Fig. 6 High-level outline of the research process.

3.4 Data generation

The data generation methods used in this study are semi-structured interviews [30, p. 89] and participant observation. Secondary data was generated through a literature review.

3.4.1 Literature review

Literature review was conducted to gather information for the background on continuous practices, research in traceability and the current state of the Eiffel framework. The majority of the sources chosen are research papers published in scientific journals and books. Exceptions were made for [11], originally a blogpost, as

(19)

it is a widely referenced source (with 610 citations on Google Scholar at the time of writing) for one of the first well-rounded descriptions of CI.

The information gathered from the literature review was used as input for formulating the interview protocol questions used in the semi-structured interviews.

3.4.1.1 Literature search method

The starting point of the literature review was [8], followed by the techniques of backward snowballing to identify the literature on traceability and continuous practices, and forward snowballing to study what resonance the framework has produced in the research community. Further search for relevant literature included such keywords as software traceability, agile traceability, requirements traceability, continuous integration, continuous delivery, continuous practices,

etc. on Google Scholar, where only relevant articles were selected.

3.4.2 Interviews

Semi-structured interviews with open-ended questions [28, p.193], [30, p.90] were conducted with experts from Axis Communications to establish the current situation of traceability practices in the company, as well as the desired state of traceability practices in the future.

DATASET CONTENT
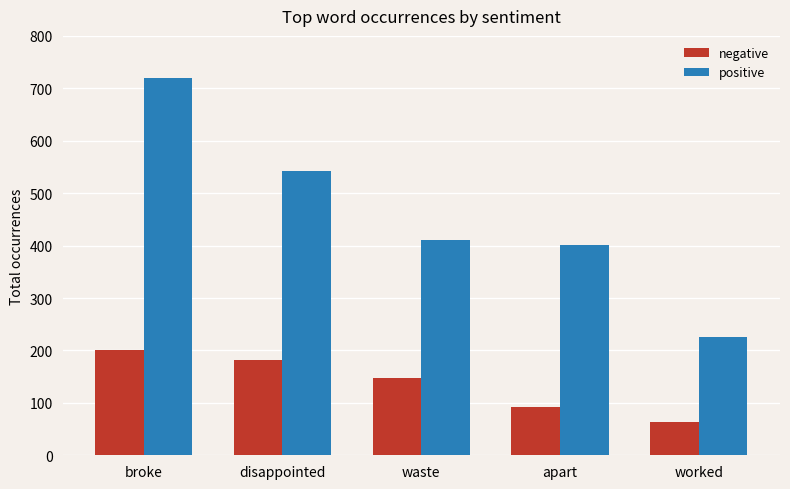

What is the difference between the positive values at waste and apart?

8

QUESTIONS TO ANSWER
1 > Answer these from the passage on data generation above:
(a) Which two methods were used to generate data in the study?
(b) How many citations on Google Scholar did source [11] have at the time of writing?
(c) Which source served as the starting point of the literature review?
2 > Please reproduce a portion of the passage on data generation word for word, starting at "Fig. 6 High-level" and ending at "descriptions of CI.".

PER-TASK ANSWERS
1 >
(a) Semi-structured interviews and participant observation
(b) 610
(c) [8]

2 >
Fig. 6 High-level outline of the research process.

3.4 Data generation

The data generation methods used in this study are semi-structured interviews [30, p. 89] and participant observation. Secondary data was generated through a literature review.

3.4.1 Literature review

Literature review was conducted to gather information for the background on continuous practices, research in traceability and the current state of the Eiffel framework. The majority of the sources chosen are research papers published in scientific journals and books. Exceptions were made for [11], originally a blogpost, as

(19)

it is a widely referenced source (with 610 citations on Google Scholar at the time of writing) for one of the first well-rounded descriptions of CI.